Our selection of the best new music across a range of genres from the week ending 10 December 2021.

The Myth of The Happily Ever After is a homegrown project by Biffy Clyro that represents a reaction to their #1 album A Celebration of Endings and a rapid emotional response to the turmoil of the past year. It is the yin to the yang of A Celebration, the other-side-of-a-coin, a before-and-after comparison: their early optimism of 2020 having been brought back to earth with a resounding thud. It’s the product of a strange and cruel time in our lives, but one that ultimately reinvigorated Biffy Clyro.

 

One of the leading composers of today, Sofia Gubaidulina, has had her 90th birthday. Deutsche Grammophon mark the occasion with a new album simply titled Sofia Gubaidulina. The record features three profound and spiritual orchestral works, all of which have been recorded for the first time. Andris Nelsons conducts the Gewandhausorchester Lepzig, featuring soloist Vadim Repin, who is the dedicatee of violin concerto Dialog: Ich und Du.

 

Haley Dahl and her 21 bandmates – known collectively as Sloppy Jane – recorded their new album Madison at a place called Lost World Caverns in West Virginia. It’s first time ever an entire album has been recorded in a cave… A record born out of a breakup so deeply intense, the only thing dark enough to carry it is the place in which it was recorded; each song an attempt at saying goodbye to someone. The cave represents the concept of forever for Dahl but doesn’t just stand to be a metaphor. The cave serves as an instrument: it is completely and totally integral to the record’s architecture.

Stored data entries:

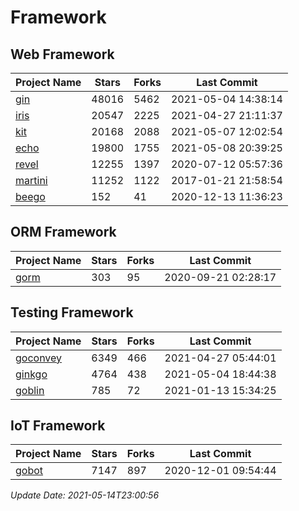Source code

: # Framework

## Web Framework
| Project Name | Stars | Forks | Last Commit |
| ------------ | ----- | ----- | ----------- |
| [gin](https://github.com/gin-gonic/gin) | 48016 | 5462 | 2021-05-04 14:38:14 |
| [iris](https://github.com/kataras/iris) | 20547 | 2225 | 2021-04-27 21:11:37 |
| [kit](https://github.com/go-kit/kit) | 20168 | 2088 | 2021-05-07 12:02:54 |
| [echo](https://github.com/labstack/echo) | 19800 | 1755 | 2021-05-08 20:39:25 |
| [revel](https://github.com/revel/revel) | 12255 | 1397 | 2020-07-12 05:57:36 |
| [martini](https://github.com/go-martini/martini) | 11252 | 1122 | 2017-01-21 21:58:54 |
| [beego](https://github.com/astaxie/beego) | 152 | 41 | 2020-12-13 11:36:23 |

## ORM Framework
| Project Name | Stars | Forks | Last Commit |
| ------------ | ----- | ----- | ----------- |
| [gorm](https://github.com/jinzhu/gorm) | 303 | 95 | 2020-09-21 02:28:17 |

## Testing Framework
| Project Name | Stars | Forks | Last Commit |
| ------------ | ----- | ----- | ----------- |
| [goconvey](https://github.com/smartystreets/goconvey) | 6349 | 466 | 2021-04-27 05:44:01 |
| [ginkgo](https://github.com/onsi/ginkgo) | 4764 | 438 | 2021-05-04 18:44:38 |
| [goblin](https://github.com/franela/goblin) | 785 | 72 | 2021-01-13 15:34:25 |

## IoT Framework
| Project Name | Stars | Forks | Last Commit |
| ------------ | ----- | ----- | ----------- |
| [gobot](https://github.com/hybridgroup/gobot) | 7147 | 897 | 2020-12-01 09:54:44 |

*Update Date: 2021-05-14T23:00:56*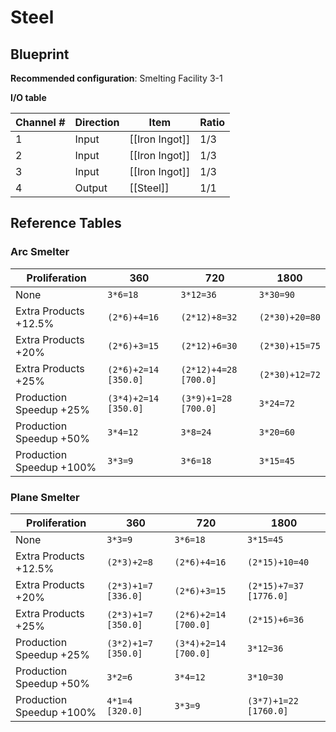 # Steel

## Blueprint

**Recommended configuration**: Smelting Facility 3-1

**I/O table**

| Channel # | Direction | Item           | Ratio |
| --------- | --------- | -------------- | ----- |
| 1         | Input     | [[Iron Ingot]] | 1/3   |
| 2         | Input     | [[Iron Ingot]] | 1/3   |
| 3         | Input     | [[Iron Ingot]] | 1/3   |
| 4         | Output    | [[Steel]]      | 1/1   |

## Reference Tables

### Arc Smelter

| Proliferation            | 360                  | 720                   | 1800           |
| ------------------------ | -------------------- | --------------------- | -------------- |
| None                     | `3*6=18`             | `3*12=36`             | `3*30=90`      |
| Extra Products +12.5%    | `(2*6)+4=16`         | `(2*12)+8=32`         | `(2*30)+20=80` |
| Extra Products +20%      | `(2*6)+3=15`         | `(2*12)+6=30`         | `(2*30)+15=75` |
| Extra Products +25%      | `(2*6)+2=14 [350.0]` | `(2*12)+4=28 [700.0]` | `(2*30)+12=72` |
| Production Speedup +25%  | `(3*4)+2=14 [350.0]` | `(3*9)+1=28 [700.0]`  | `3*24=72`      |
| Production Speedup +50%  | `3*4=12`             | `3*8=24`              | `3*20=60`      |
| Production Speedup +100% | `3*3=9`              | `3*6=18`              | `3*15=45`      |

### Plane Smelter

| Proliferation            | 360                 | 720                  | 1800                   |
| ------------------------ | ------------------- | -------------------- | ---------------------- |
| None                     | `3*3=9`             | `3*6=18`             | `3*15=45`              |
| Extra Products +12.5%    | `(2*3)+2=8`         | `(2*6)+4=16`         | `(2*15)+10=40`         |
| Extra Products +20%      | `(2*3)+1=7 [336.0]` | `(2*6)+3=15`         | `(2*15)+7=37 [1776.0]` |
| Extra Products +25%      | `(2*3)+1=7 [350.0]` | `(2*6)+2=14 [700.0]` | `(2*15)+6=36`          |
| Production Speedup +25%  | `(3*2)+1=7 [350.0]` | `(3*4)+2=14 [700.0]` | `3*12=36`              |
| Production Speedup +50%  | `3*2=6`             | `3*4=12`             | `3*10=30`              |
| Production Speedup +100% | `4*1=4 [320.0]`     | `3*3=9`              | `(3*7)+1=22 [1760.0]`  |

:: TRY IT ::
Repeat the passage from the music roundup word for word, starting with "One of the leading" and going on through "Ich und Du.".

:: SOLVED PROBLEM ::
One of the leading composers of today, Sofia Gubaidulina, has had her 90th birthday. Deutsche Grammophon mark the occasion with a new album simply titled Sofia Gubaidulina. The record features three profound and spiritual orchestral works, all of which have been recorded for the first time. Andris Nelsons conducts the Gewandhausorchester Lepzig, featuring soloist Vadim Repin, who is the dedicatee of violin concerto Dialog: Ich und Du.